If an overflow occurs, we would clamp values in either direction and likely maintain a state that calculations may be inaccurate.

likely... "may"!? The moment you have an overflow, the calculations are inaccurate, period.

@znakeeye - Regardless of the possible merit of the idea - and @MgSam is right that I've been speaking out of ignorance - is it seems that you're trying to optimize for a common case (because that's what one does). That is, that exceptions are commonly thrown, and that your data runs are ending in error. If a significant enough portion of the data moving through a system I maintained was ending in error, I'd be trying to stop the errors, not necessarily make the errors more efficient. And though this data is old, and there's potentially problems with the methodology, exceptions aren't necessarily that slow in the first place.

I agree that being able to tell whether a subsequent calculation will overflow is difficult. But getting there requires values far outside the normal range for financial calculations. From what I imagine from your description so far, it's unlikely that you should be anywhere close to them. What's the specific reason that the "hundreds of calculations" has for getting close to the limits? If exceptions are common, it feels like some individual calculation may not be properly spec'd. (Hopefully you have a way to correlate the exception with the calculation chain)

@MgSam -

As a trivial example, take your example of $75.59 trillion and represent that in Zimbabwe dollars. (Several years ago 100 trillion Zimbabwe dollars were worth $.40 US cents). Try using that exchange rate with decimal and see what happens.

....An exception seems entirely appropriate? Either the system is spec'd to handle numbers greater than the range of decimal (via some equivalent to Java's BigDecimal), or you're into an error flow and performance isn't (as big) a concern.
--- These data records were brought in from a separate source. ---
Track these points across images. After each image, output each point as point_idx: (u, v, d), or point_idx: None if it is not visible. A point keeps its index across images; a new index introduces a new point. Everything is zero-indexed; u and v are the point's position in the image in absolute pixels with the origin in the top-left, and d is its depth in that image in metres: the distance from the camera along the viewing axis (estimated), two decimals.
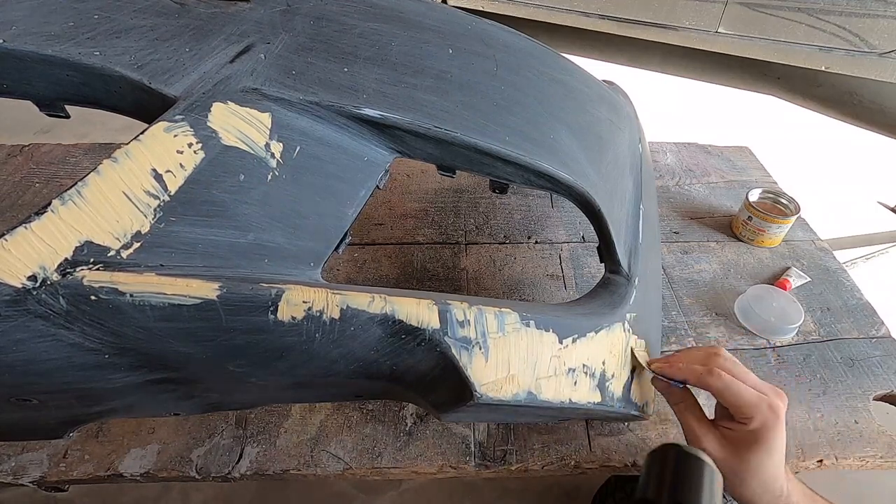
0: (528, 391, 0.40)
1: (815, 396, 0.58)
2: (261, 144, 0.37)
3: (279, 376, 0.37)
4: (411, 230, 0.78)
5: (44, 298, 0.28)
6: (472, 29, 0.52)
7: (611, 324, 0.46)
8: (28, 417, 0.38)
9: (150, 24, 0.40)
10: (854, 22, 2.01)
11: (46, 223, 0.28)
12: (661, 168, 0.94)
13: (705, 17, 2.29)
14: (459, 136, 0.42)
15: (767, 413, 0.40)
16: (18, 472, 0.51)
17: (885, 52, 2.00)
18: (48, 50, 0.36)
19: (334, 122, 0.40)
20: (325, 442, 0.54)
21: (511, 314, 0.40)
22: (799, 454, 0.53)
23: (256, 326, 0.33)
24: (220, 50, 0.40)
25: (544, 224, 0.80)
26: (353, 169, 0.42)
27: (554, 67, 0.55)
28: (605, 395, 0.44)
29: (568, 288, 0.70)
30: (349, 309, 0.35)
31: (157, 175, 0.32)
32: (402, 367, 0.39)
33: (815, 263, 0.75)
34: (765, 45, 2.24)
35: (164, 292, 0.30)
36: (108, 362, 0.32)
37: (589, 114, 0.55)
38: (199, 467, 0.51)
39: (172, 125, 0.34)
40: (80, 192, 0.30)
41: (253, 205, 0.36)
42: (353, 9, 0.46)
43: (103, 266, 0.30)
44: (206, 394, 0.40)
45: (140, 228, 0.31)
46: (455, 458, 0.53)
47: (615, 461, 0.53)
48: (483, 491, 1.09)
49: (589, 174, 0.49)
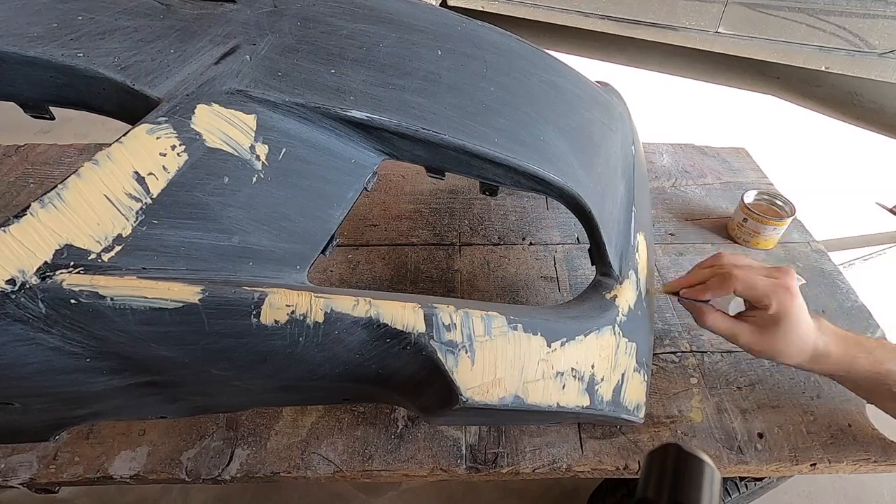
0: (515, 395, 0.39)
1: (809, 399, 0.58)
2: (245, 146, 0.37)
3: (264, 379, 0.37)
4: (405, 231, 0.78)
5: (23, 302, 0.28)
6: (462, 30, 0.51)
7: (600, 327, 0.45)
8: (12, 420, 0.38)
9: (134, 25, 0.40)
10: (854, 22, 2.00)
11: (25, 226, 0.28)
12: (656, 169, 0.94)
13: (705, 17, 2.28)
14: (447, 138, 0.42)
15: (783, 295, 0.46)
16: (7, 474, 0.51)
17: (885, 52, 1.99)
18: (31, 51, 0.36)
19: (321, 123, 0.40)
20: (315, 444, 0.53)
21: (498, 317, 0.40)
22: (792, 458, 0.53)
23: (239, 330, 0.33)
24: (206, 51, 0.39)
25: (539, 225, 0.80)
26: (339, 171, 0.41)
27: (544, 69, 0.55)
28: (594, 398, 0.44)
29: (562, 290, 0.70)
30: (333, 312, 0.34)
31: (139, 177, 0.32)
32: (388, 370, 0.38)
33: (810, 265, 0.75)
34: (765, 45, 2.23)
35: (146, 296, 0.30)
36: (89, 366, 0.32)
37: (580, 115, 0.54)
38: (189, 469, 0.51)
39: (155, 127, 0.33)
40: (60, 195, 0.30)
41: (237, 207, 0.36)
42: (341, 10, 0.46)
43: (84, 269, 0.29)
44: (191, 397, 0.40)
45: (121, 231, 0.31)
46: (446, 461, 0.52)
47: (607, 464, 0.52)
48: (483, 491, 1.08)
49: (579, 176, 0.49)
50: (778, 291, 0.46)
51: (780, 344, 0.47)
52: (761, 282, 0.46)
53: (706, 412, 0.57)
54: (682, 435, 0.55)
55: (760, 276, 0.47)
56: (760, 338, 0.48)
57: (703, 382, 0.59)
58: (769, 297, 0.46)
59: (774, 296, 0.46)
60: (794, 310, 0.46)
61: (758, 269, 0.48)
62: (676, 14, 2.33)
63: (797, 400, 0.58)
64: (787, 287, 0.46)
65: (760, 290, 0.46)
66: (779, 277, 0.47)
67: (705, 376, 0.60)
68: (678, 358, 0.62)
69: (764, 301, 0.46)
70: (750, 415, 0.56)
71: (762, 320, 0.48)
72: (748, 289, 0.47)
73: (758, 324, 0.48)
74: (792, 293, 0.46)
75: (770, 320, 0.47)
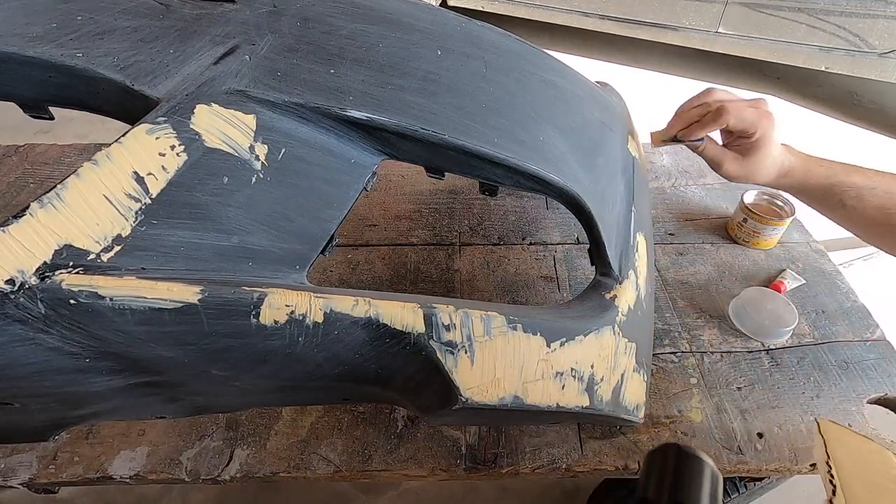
0: (515, 395, 0.39)
1: (809, 400, 0.58)
2: (245, 147, 0.37)
3: (263, 380, 0.37)
4: (405, 231, 0.78)
5: (22, 302, 0.28)
6: (462, 30, 0.51)
7: (600, 327, 0.45)
8: (11, 421, 0.38)
9: (134, 25, 0.40)
10: (854, 22, 2.00)
11: (24, 227, 0.28)
12: (656, 169, 0.94)
13: (705, 17, 2.28)
14: (447, 138, 0.42)
15: (766, 122, 0.53)
16: (7, 474, 0.51)
17: (885, 52, 1.99)
18: (31, 51, 0.36)
19: (320, 123, 0.40)
20: (315, 444, 0.53)
21: (498, 317, 0.40)
22: (792, 458, 0.53)
23: (238, 330, 0.33)
24: (205, 51, 0.39)
25: (539, 225, 0.80)
26: (339, 171, 0.41)
27: (544, 69, 0.55)
28: (594, 398, 0.44)
29: (562, 290, 0.70)
30: (332, 312, 0.34)
31: (138, 177, 0.32)
32: (387, 370, 0.38)
33: (810, 266, 0.75)
34: (765, 45, 2.23)
35: (145, 296, 0.30)
36: (88, 366, 0.32)
37: (580, 115, 0.54)
38: (189, 470, 0.51)
39: (155, 127, 0.33)
40: (59, 195, 0.30)
41: (237, 207, 0.36)
42: (341, 10, 0.46)
43: (83, 269, 0.29)
44: (190, 397, 0.40)
45: (121, 231, 0.31)
46: (445, 462, 0.52)
47: (607, 464, 0.52)
48: (483, 491, 1.08)
49: (579, 176, 0.49)
50: (762, 120, 0.53)
51: (757, 167, 0.55)
52: (749, 113, 0.53)
53: (706, 412, 0.57)
54: (682, 435, 0.55)
55: (747, 108, 0.53)
56: (742, 163, 0.55)
57: (703, 382, 0.59)
58: (755, 126, 0.53)
59: (759, 124, 0.53)
60: (773, 132, 0.53)
61: (742, 102, 0.54)
62: (676, 14, 2.33)
63: (797, 400, 0.58)
64: (769, 114, 0.53)
65: (749, 122, 0.52)
66: (759, 107, 0.54)
67: (705, 376, 0.60)
68: (678, 358, 0.62)
69: (750, 130, 0.53)
70: (750, 415, 0.56)
71: (746, 146, 0.55)
72: (740, 121, 0.53)
73: (740, 151, 0.56)
74: (771, 119, 0.53)
75: (752, 146, 0.54)
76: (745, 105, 0.53)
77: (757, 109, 0.53)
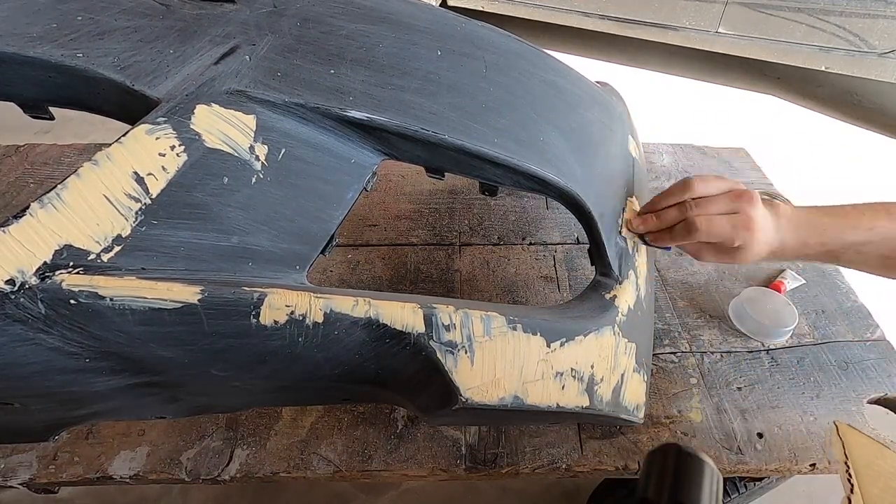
0: (515, 395, 0.39)
1: (809, 400, 0.58)
2: (245, 147, 0.37)
3: (263, 380, 0.37)
4: (405, 231, 0.78)
5: (22, 302, 0.28)
6: (462, 30, 0.51)
7: (600, 327, 0.45)
8: (12, 421, 0.38)
9: (134, 25, 0.40)
10: (854, 22, 2.00)
11: (25, 227, 0.28)
12: (657, 169, 0.94)
13: (705, 17, 2.28)
14: (447, 138, 0.42)
15: (744, 232, 0.47)
16: (7, 474, 0.51)
17: (885, 52, 1.99)
18: (31, 51, 0.36)
19: (320, 124, 0.40)
20: (315, 444, 0.53)
21: (498, 318, 0.40)
22: (791, 458, 0.53)
23: (238, 330, 0.33)
24: (205, 51, 0.39)
25: (539, 225, 0.80)
26: (339, 171, 0.41)
27: (544, 69, 0.55)
28: (594, 399, 0.44)
29: (562, 290, 0.70)
30: (332, 313, 0.34)
31: (138, 178, 0.32)
32: (387, 370, 0.38)
33: (810, 266, 0.75)
34: (765, 45, 2.23)
35: (145, 296, 0.30)
36: (88, 366, 0.32)
37: (580, 115, 0.54)
38: (189, 470, 0.51)
39: (155, 127, 0.33)
40: (59, 196, 0.30)
41: (237, 208, 0.36)
42: (341, 10, 0.46)
43: (83, 270, 0.29)
44: (190, 397, 0.40)
45: (121, 232, 0.31)
46: (445, 462, 0.52)
47: (607, 464, 0.52)
48: (483, 491, 1.08)
49: (579, 176, 0.49)
50: (739, 231, 0.47)
51: (743, 257, 0.50)
52: (724, 227, 0.47)
53: (706, 412, 0.57)
54: (682, 435, 0.55)
55: (722, 220, 0.48)
56: (725, 258, 0.51)
57: (703, 382, 0.60)
58: (733, 238, 0.48)
59: (737, 235, 0.47)
60: (756, 235, 0.47)
61: (719, 204, 0.48)
62: (676, 14, 2.33)
63: (797, 400, 0.58)
64: (748, 220, 0.47)
65: (726, 235, 0.48)
66: (739, 211, 0.47)
67: (705, 376, 0.60)
68: (678, 358, 0.62)
69: (729, 243, 0.48)
70: (749, 415, 0.56)
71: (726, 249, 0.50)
72: (715, 237, 0.48)
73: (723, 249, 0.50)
74: (752, 227, 0.47)
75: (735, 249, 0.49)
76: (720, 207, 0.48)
77: (733, 218, 0.47)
I work with an application where users define formulas themselves. They can write literally whatever they want, and we then need to run said calculations in a high performance scenario. All values are in decimal. Anything that we can do to prevent exceptions for the arbitrary formulas being processed is useful.

...it seems like you're focused on the wrong thing - preventing exceptions via using a TryXXX flow. If your users are mostly trustable, this seems like an unlikely need: since an exception means their calculations ended in error, users will naturally work to stop the errors in the first place. If your users are mostly untrusted, there are far easier ways to DoS the system, if that's what you're worried about (like, are infinite loops possible?). The try .... catch blocks themselves should not represent a significant performance cost, so it feels like you're trying to optimize away the threat of the exception. Which I would attempt to do by things like feeding in test cases, like all those online coding test sites you see.

[pentp]

If an overflow occurs, we would clamp values in either direction and likely maintain a state that calculations may be inaccurate.

It doesn't seem that useful to continue any calculations from that point on (the result is meaningless), but regardless, I'd propose something like this: if an overflow exception occurs, re-run the calculation through a slower code path that tracks input parameters (or just their sign) for each decimal add/sub/mul/div operation and then deduce the clamped value from the XOR of signs (either decimal.MinValue or decimal.MaxValue). Or even better - the slower code path could just switch to an alternative implementation (e.g., something based on BigInteger) and get some actual results.

This way you don't hurt your common case performance and can still handle the overflow cases as well. And this would work today on any .NET version.